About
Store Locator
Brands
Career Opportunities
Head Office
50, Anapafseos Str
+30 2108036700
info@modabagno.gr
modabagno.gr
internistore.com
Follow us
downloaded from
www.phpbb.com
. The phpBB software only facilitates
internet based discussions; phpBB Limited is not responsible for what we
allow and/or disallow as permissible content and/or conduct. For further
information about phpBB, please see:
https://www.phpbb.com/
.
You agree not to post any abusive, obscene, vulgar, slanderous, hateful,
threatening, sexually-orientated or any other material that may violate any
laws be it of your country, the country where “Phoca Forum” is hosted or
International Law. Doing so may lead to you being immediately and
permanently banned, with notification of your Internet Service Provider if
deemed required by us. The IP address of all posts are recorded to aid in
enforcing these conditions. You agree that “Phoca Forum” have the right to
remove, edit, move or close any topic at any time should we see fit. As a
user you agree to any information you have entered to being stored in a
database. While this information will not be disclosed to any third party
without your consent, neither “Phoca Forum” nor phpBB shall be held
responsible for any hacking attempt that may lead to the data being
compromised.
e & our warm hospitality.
= = =
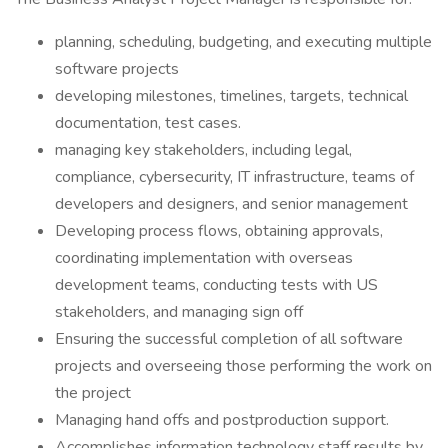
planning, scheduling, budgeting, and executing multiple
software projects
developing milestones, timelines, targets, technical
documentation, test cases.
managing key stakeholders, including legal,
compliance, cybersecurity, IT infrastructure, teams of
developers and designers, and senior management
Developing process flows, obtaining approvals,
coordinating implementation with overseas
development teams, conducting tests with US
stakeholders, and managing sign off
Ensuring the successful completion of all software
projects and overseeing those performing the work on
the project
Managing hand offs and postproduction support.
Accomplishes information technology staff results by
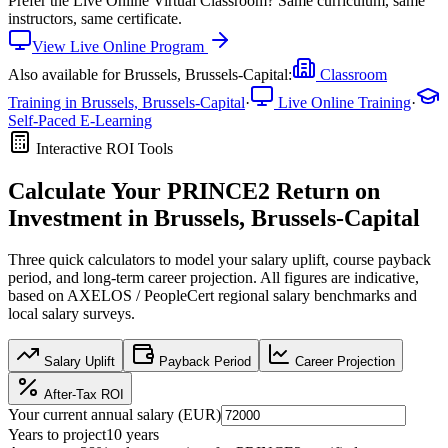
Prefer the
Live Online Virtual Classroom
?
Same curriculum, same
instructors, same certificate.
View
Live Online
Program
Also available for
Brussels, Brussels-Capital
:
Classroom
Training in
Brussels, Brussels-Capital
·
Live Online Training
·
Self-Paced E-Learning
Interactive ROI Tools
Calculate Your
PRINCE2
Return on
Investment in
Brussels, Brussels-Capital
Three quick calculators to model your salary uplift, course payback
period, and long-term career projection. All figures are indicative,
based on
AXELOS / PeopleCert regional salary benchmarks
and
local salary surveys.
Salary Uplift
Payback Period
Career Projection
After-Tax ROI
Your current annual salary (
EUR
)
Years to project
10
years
= = =
Exercise aim | If a line in the material above holds "Classroom", copy it.

Task response |
Live Online Virtual Classroom
Classroom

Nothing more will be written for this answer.